My research has developed fixed-memory approaches that can often provide scalable, high quality solutions:
  • A fixed-memory formulation for (infinite-horizon) POMDPs which is optimal with respect to the fixed size and an optimization approach to approximate solutions  [IJCAI 07]
  • A fixed-memory formulation and solution method for Dec-POMDPs [UAI 07]
  • Additional improvements including more scalable solution methods [JAAMAS 09] and a technique that automatically discovers and exploits problem structure [AAAI 10]
These approaches provide concise solutions that balance solution quality and available resources, resulting in the best known performance in a number of common problems. 

Improving scalability in algorithms for uncertain decentralized systems

Although finding optimal solutions for Dec-POMDPs can be difficult, we can often find high quality approximate solutions and some problems permit more scalability due to their structure. My research has developed:
          • A sample-based algorithm for finite-horizon and goal-based Dec-POMDPs and with bounded optimality [AAMAS 09]
          • Scalable solution methods assuming additional structure is present in the form of independence in agent dynamics [UAI 12, AAMAS 13]
These methods solve significantly larger problems in terms of states and agents while retaining solution quality bounds.
Balancing time and accuracy in video surveillance

With the profusion of video data, automated surveillance and intrusion detection is becoming closer to reality. In order to provide a timely response while limiting false alarms, an intrusion detection system must balance resources (e.g., time) and accuracy.
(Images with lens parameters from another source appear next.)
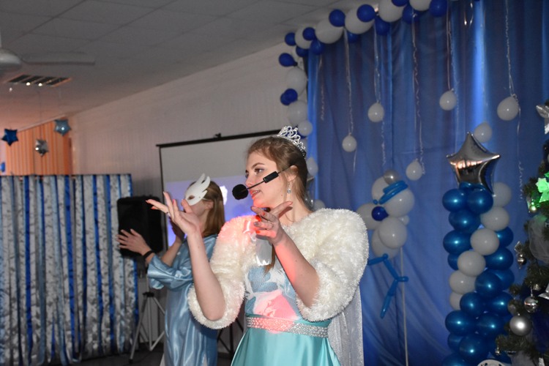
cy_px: 183
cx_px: 274
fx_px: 801
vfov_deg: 25.8
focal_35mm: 52
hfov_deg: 37.9
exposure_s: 1/60
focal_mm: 35
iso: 4500
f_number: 4.2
We showed how such a system can be modeled with a partially observable Markov decision process (POMDP), representing possible computer vision filters and their costs in a way that is similar to human vision systems [IAAI 12].

Machine learning for video games

Video games provide a rich testbed for artificial intelligence methods. In particular, creating automated opponents that perform well in strategy games is a difficult task. For instance, human players rapidly discover and exploit the weaknesses of hard coded strategies.

To build better strategies, we developed a reinforcement learning approach for learning a policy that switches between high-level strategies [AAMAS 10].